Chronique

Stefano Bollani Trio

I‘m in the Mood for Love

Label / Distribution : EGEA

On était un peu inquiet en prenant possession d’I’m in the mood for love. Proposait-il une énième version de « Cheek to Cheek » ou de « Moonlight Serenade » illustrés par une de ces filles sexy et alanguies qu’affectionnaient certains labels, à une époque, pour mieux vendre leurs disques ?

Une écoute rapide confirme que, loin de l’hypnotique lenteur du film de Wong Kar Waï, rythmé par la voix sensuelle de Nat King Cole, ici la pochette ne colle pas non plus au style de musique, aussi incisive que chaleureuse, avec une élégance toujours inventive et passionnée.

Stefano Bollani est une des belles découvertes de ces dernières années côté jazz transalpin après Stefano Di Battista. Ce pianiste a quitté l’Italie pour jouer avec Richard Galliano, Pat Metheny, Dave Liebman, ou encore Aldo Romano. Il s’est fait remarquer avec Les Fleurs bleues, son premier album (Label bleu, 2001) en hommage à Raymond Queneau. Mais sa discographie originale illustre diverses influences et formations, de l’exercice solo au jeu orchestré en quintette (I Visionari), sans oublier ses duos avec les trompettistes Enrico Rava ou Paolo Fresu, un superbe trio scandinave, et enfin ce trio « italien ».

On ne s’ennuie pas une seconde car une vraie réflexion musicale anime ce triangle très équilatéral (Ares Tavolazzi à la contrebasse et Walter Paoli à la batterie) sur des trames pourtant familières. Tous jouent avec beaucoup de feeling un répertoire convenu, se servant de ces structures cadrées pour mieux les déjouer. Avec une énergie parfois véhémente, ils pressent le tempo, pris d’une jubilation intense (cela s’entend) à contourner « Putting on the Ritz » ou « Honeysuckle Rose ». Il peut y avoir aussi dans cette rapidité porteuse d’allégresse une sorte de hâte inquiète (« How Long Has This Been Going On ? »)

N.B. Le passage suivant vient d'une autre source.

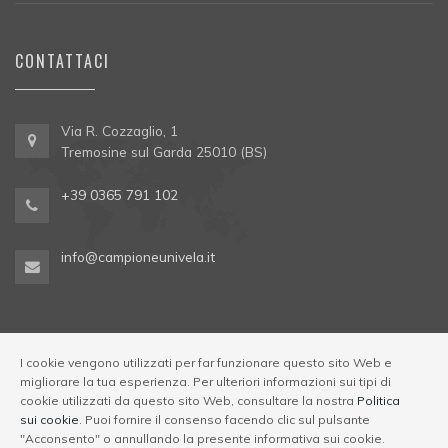
CONTATTACI
Via R. Cozzaglio, 1
Tremosine sul Garda 25010 (BS)
+39 0365 791 102
info@campioneunivela.it
I cookie vengono utilizzati per far funzionare questo sito Web e
migliorare la tua esperienza. Per ulteriori informazioni sui tipi di
cookie utilizzati da questo sito Web, consultare la nostra
Politica
© Univela Sailing Società Sportiva Dilettantistica a R.L. Codice
sui cookie
. Puoi fornire il consenso facendo clic sul pulsante
Regione 017189-OST-00001
|
Via R. Cozzaglio, 1,
"Acconsento" o annullando la presente informativa sui cookie.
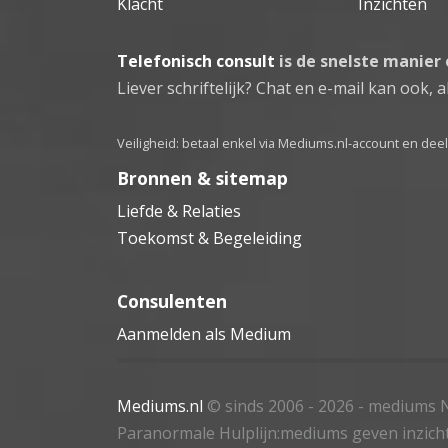
Klacht
Inzichten
Telefonisch consult
is de snelste manier
Liever schriftelijk? Chat en e-mail kan ook, al
Veiligheid: betaal enkel via Mediums.nl-account en de
Bronnen & sitemap
Liefde & Relaties
Toekomst & Begeleiding
Consulenten
Aanmelden als Medium
Mediums.nl
© sinds 2006 - 2026
- mediums N
Paranormale Hulplijn:mediums geven inzich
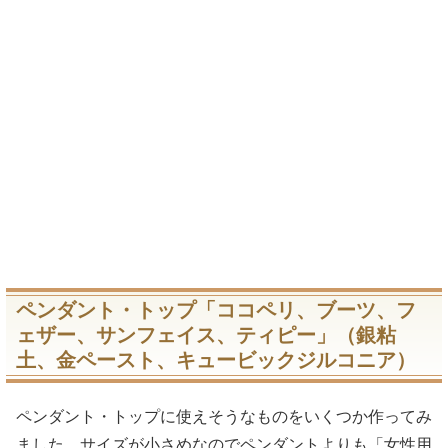
ペンダント・トップ「ココペリ、ブーツ、フ
ェザー、サンフェイス、ティピー」（銀粘
土、金ペースト、キュービックジルコニア）
ペンダント・トップに使えそうなものをいくつか作ってみ
ました。サイズが小さめなのでペンダントよりも「女性用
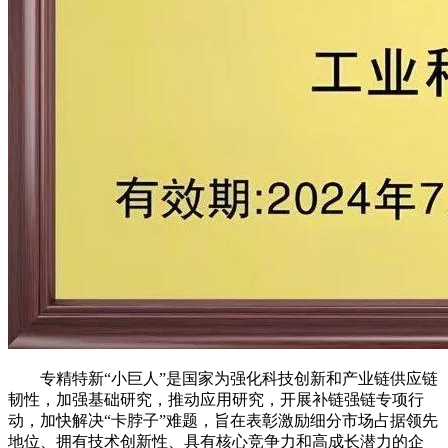
专精特新“小巨人”是国家为强化科技创新和产业链供应链
韧性，加强基础研究，推动应用研究，开展补链强链专项行
动，加快解决“卡脖子”难题，旨在表彰激励细分市场占据领先
地位、拥有技术创新性、具有核心竞争力和高成长潜力的企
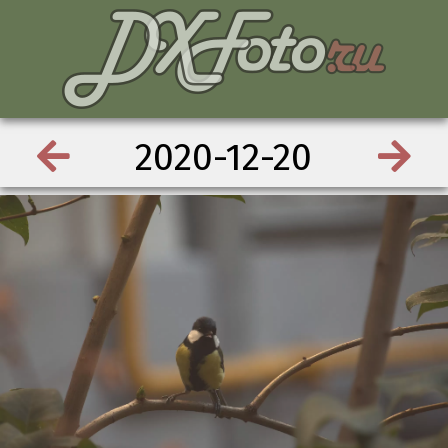
2020-12-20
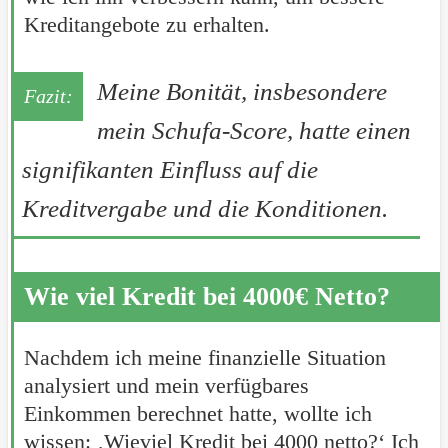
Kreditangebote zu erhalten.
Meine Bonität, insbesondere
mein Schufa-Score, hatte einen
signifikanten Einfluss auf die
Kreditvergabe und die Konditionen.
Wie viel Kredit bei 4000€ Netto?
Nachdem ich meine finanzielle Situation
analysiert und mein verfügbares
Einkommen berechnet hatte, wollte ich
wissen: ‚Wieviel Kredit bei 4000 netto?‘ Ich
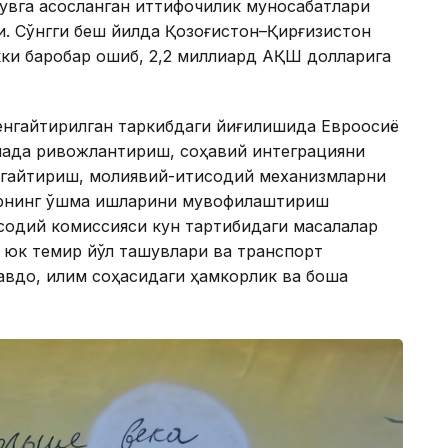
увга асосланган иттифоқчилик муносабатлари
. Сўнгги беш йилда Қозоғистон–Қирғизистон
ки баробар ошиб, 2,2 миллиард АҚШ долларига
енгайтирилган таркибдаги йиғилишида Евроосиё
янада ривожлантириш, соҳавий интеграцияни
нгайтириш, молиявий-иқтисодий механизмларни
рнинг қўшма ишларини мувофиқлаштириш
исодий комиссияси кун тартибидаги масалалар
, юк темир йўл ташувлари ва транспорт
вдо, иқлим соҳасидаги ҳамкорлик ва бошқа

Lyrique et tonique, décontracté et fringant, virevoltant et sensible à la mélodie, Bollani, à l’aise dans les figures courtes, éprouve un désir de chant manifeste. Ses deux partenaires ne sont pas en reste : souples mais nerveux, ils l’épaulent avec brio, faisant danser et éclater les formes, en changeant de tonalité ou en précipitant le mouvement.

L’essentiel en jazz résidant dans la manière de jouer, on ne peut qu’acquiescer à ce jazz vif et musclé.